3 Ways to Identify a Great Steak House

The other night, my good friend and colleague Reg treated me to a fancy steak dinner at the Metropolitan Grill, one of Seattle's oldest and most masculine restaurants I had never heard about before last week. Steak houses aren't really on my radar, so I accepted the invite not realizing what I had coming. I ended up with a delicious meal and a crash course in the trimmings of steak house greatness.
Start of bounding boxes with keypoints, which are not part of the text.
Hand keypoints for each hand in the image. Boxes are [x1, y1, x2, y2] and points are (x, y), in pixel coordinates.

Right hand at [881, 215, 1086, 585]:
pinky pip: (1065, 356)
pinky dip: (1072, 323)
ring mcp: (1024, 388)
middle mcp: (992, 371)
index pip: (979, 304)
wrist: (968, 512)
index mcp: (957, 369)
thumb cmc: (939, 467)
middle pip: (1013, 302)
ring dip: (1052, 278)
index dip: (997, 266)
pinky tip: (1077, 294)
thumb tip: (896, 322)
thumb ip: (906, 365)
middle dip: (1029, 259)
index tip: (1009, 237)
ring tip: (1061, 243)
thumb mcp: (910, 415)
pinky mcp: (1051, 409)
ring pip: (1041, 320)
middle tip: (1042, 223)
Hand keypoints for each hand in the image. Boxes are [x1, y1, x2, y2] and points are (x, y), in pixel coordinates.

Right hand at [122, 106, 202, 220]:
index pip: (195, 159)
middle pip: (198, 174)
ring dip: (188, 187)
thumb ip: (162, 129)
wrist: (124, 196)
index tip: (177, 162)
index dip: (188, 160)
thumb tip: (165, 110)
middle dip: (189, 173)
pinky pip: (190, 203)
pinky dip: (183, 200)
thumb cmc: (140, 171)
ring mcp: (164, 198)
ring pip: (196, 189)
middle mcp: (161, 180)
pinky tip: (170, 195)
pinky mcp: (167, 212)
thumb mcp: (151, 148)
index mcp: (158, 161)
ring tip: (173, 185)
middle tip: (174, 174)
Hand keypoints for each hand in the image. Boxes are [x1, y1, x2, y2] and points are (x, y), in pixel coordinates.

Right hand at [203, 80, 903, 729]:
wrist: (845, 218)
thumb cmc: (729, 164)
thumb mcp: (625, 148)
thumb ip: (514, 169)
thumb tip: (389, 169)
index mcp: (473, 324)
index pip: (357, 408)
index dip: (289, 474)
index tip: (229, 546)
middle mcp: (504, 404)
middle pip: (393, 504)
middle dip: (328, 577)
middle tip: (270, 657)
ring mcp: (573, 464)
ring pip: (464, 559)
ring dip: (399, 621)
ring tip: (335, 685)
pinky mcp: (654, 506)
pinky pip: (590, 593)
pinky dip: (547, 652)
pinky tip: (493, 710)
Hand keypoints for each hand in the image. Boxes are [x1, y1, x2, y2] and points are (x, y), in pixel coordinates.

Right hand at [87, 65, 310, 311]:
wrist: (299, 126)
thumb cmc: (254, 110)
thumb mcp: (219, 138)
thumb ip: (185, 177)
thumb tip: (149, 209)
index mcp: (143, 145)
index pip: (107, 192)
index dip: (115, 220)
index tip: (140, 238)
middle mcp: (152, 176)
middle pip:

Basically, I'm an expert now. So I can tell you a steak house is great if:

Do you even need menu?
1. There's a display case of cuts in the entry.   You know how bakeries display pies and cakes? A good steak house will show you what their meat looks like. In case you had any question about what you're here for or what it looks like. The display ought to be sparse- no frills, no garnish, unevenly distributed cuts even. Because frills are for Outback and just like good steak doesn't need steak sauce, a good raw meat display needs only a slab of beef and a golden sign describing it. "Filet" says it all, doesn't it?

Aged and clean
2. High booths and a color palette that won't clash with the whiskey.
Doesn't this look just lush? It just screams "expense account" or "high end crime" (not to be confused with the fancy Chinese and Italian restaurant mafia crime vibe). Mahogany (or whatever nice deep reddish brown wood that is), class, and deep, moss green upholstery. Green curtains go great with whiskey.
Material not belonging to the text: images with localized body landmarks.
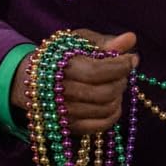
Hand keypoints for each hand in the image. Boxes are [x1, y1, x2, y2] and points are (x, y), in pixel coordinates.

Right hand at [13, 30, 137, 134]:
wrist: (34, 78)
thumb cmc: (63, 55)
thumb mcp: (81, 41)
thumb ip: (106, 41)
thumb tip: (131, 38)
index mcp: (62, 66)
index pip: (98, 71)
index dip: (120, 66)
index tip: (131, 59)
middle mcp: (61, 92)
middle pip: (104, 93)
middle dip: (121, 81)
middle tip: (122, 72)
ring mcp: (64, 113)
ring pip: (105, 109)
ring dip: (118, 96)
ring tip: (115, 84)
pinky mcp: (69, 127)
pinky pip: (101, 125)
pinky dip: (114, 113)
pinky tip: (113, 101)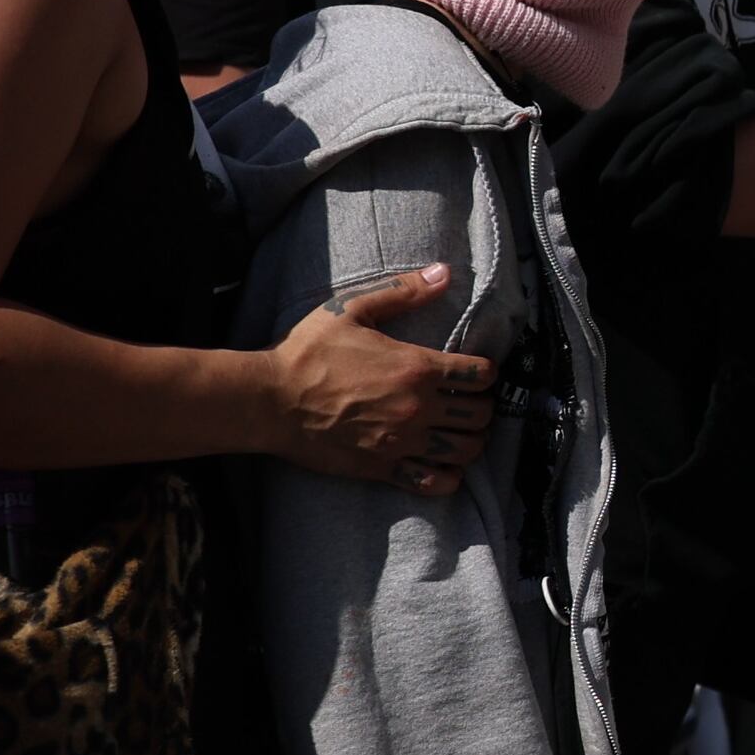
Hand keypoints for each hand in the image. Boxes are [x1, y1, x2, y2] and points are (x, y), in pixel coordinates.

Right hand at [260, 265, 485, 489]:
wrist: (268, 401)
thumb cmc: (307, 353)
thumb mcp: (352, 309)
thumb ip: (402, 292)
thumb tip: (444, 272)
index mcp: (416, 367)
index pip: (482, 374)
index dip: (487, 371)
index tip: (477, 372)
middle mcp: (417, 407)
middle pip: (481, 415)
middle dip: (484, 407)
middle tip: (471, 402)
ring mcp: (402, 441)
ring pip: (466, 450)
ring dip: (473, 441)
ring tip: (462, 432)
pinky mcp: (383, 468)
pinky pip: (434, 483)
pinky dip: (449, 477)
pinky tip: (445, 466)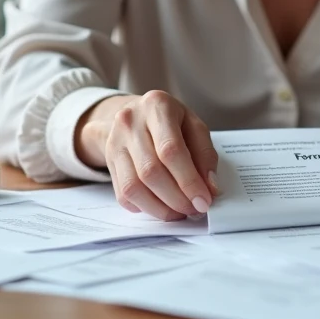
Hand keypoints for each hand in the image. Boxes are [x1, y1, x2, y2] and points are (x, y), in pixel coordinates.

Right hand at [75, 91, 218, 220]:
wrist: (136, 114)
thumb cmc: (171, 121)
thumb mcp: (193, 126)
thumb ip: (205, 154)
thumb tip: (210, 187)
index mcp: (157, 106)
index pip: (171, 150)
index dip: (189, 180)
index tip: (204, 200)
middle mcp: (130, 122)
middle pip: (151, 171)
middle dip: (176, 198)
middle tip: (195, 209)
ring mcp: (115, 143)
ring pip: (134, 187)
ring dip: (161, 207)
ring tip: (180, 212)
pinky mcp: (109, 162)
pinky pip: (123, 195)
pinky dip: (145, 207)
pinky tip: (162, 206)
Here, Vaughn dresses my full loaded baked potato right at our table
3. Waiters dress in butchers coats (or tuxedos).
At first I thought they were chef's coats and thought that was a clever way to show you they meant business. Because a restaurant with no waiters, just chefs bussing tables and recommending meals must be full of only amazing food. When I realized the coats were classic Butcher's coats, it clicked again. It's not about the cooking - the chefery - it's about the meat. And who knows meat better than the butcher himself. But in a world where butchers don't live in restaurants, we have to settle for men dressed as butchers, who, presumably know just as much about Filets and have less blood on them. And they are named things like Colton or Clayton - names that are somehow both a rugged cowboy in from the range and a high class Englishman, the kind you call by their last name in the way that makes you think it's their first name (what was that all about anyway. Did Darcy even have a first name?)

Back ups (bussers, I assume, or those who have not earned their whites) dress in tuxedos. They were almost swarming our restaurant, doing what looked like nothing important, but making me feel like I should tip better in the presence of such fine attire.

Who are we kidding, I didn't pay for the tip. I cringed at the $11 I paid for parking. Which is why fine establishments like these are such fodder for my curiosity.